DATASET:

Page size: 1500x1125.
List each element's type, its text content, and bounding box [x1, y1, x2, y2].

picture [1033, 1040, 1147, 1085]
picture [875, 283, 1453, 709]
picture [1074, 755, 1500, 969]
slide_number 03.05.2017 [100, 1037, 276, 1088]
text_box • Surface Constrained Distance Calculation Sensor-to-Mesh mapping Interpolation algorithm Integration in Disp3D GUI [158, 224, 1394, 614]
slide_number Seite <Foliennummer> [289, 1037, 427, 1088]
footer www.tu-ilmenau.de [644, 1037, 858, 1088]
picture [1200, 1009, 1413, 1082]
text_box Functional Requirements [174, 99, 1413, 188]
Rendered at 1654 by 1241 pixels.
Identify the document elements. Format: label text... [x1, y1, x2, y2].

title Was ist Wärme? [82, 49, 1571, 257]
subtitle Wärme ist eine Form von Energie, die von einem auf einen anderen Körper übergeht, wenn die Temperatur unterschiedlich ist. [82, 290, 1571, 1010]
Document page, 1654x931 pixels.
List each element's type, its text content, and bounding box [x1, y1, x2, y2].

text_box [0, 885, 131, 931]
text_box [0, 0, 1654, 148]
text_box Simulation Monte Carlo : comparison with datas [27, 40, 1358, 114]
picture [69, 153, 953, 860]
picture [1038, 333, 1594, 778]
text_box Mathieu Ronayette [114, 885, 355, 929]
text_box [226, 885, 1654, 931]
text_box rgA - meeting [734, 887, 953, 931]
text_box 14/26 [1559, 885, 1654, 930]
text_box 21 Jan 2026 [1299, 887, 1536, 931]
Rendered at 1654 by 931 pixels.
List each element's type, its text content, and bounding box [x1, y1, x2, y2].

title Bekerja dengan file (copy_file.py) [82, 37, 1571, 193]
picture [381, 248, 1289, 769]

SHORT PROBLEM:
Convert every line of the entries above into a single numbered list, omitting the blank lines.

FINAL RESULT:
1. Page size: 1500x1125.
2. List each element's type, its text content, and bounding box [x1, y1, x2, y2].
3. picture [1033, 1040, 1147, 1085]
4. picture [875, 283, 1453, 709]
5. picture [1074, 755, 1500, 969]
6. slide_number 03.05.2017 [100, 1037, 276, 1088]
7. text_box • Surface Constrained Distance Calculation Sensor-to-Mesh mapping Interpolation algorithm Integration in Disp3D GUI [158, 224, 1394, 614]
8. slide_number Seite <Foliennummer> [289, 1037, 427, 1088]
9. footer www.tu-ilmenau.de [644, 1037, 858, 1088]
10. picture [1200, 1009, 1413, 1082]
11. text_box Functional Requirements [174, 99, 1413, 188]
12. Rendered at 1654 by 1241 pixels.
13. Identify the document elements. Format: label text... [x1, y1, x2, y2].
14. title Was ist Wärme? [82, 49, 1571, 257]
15. subtitle Wärme ist eine Form von Energie, die von einem auf einen anderen Körper übergeht, wenn die Temperatur unterschiedlich ist. [82, 290, 1571, 1010]
16. Document page, 1654x931 pixels.
17. List each element's type, its text content, and bounding box [x1, y1, x2, y2].
18. text_box [0, 885, 131, 931]
19. text_box [0, 0, 1654, 148]
20. text_box Simulation Monte Carlo : comparison with datas [27, 40, 1358, 114]
21. picture [69, 153, 953, 860]
22. picture [1038, 333, 1594, 778]
23. text_box Mathieu Ronayette [114, 885, 355, 929]
24. text_box [226, 885, 1654, 931]
25. text_box rgA - meeting [734, 887, 953, 931]
26. text_box 14/26 [1559, 885, 1654, 930]
27. text_box 21 Jan 2026 [1299, 887, 1536, 931]
28. Rendered at 1654 by 931 pixels.
29. List each element's type, its text content, and bounding box [x1, y1, x2, y2].
30. title Bekerja dengan file (copy_file.py) [82, 37, 1571, 193]
31. picture [381, 248, 1289, 769]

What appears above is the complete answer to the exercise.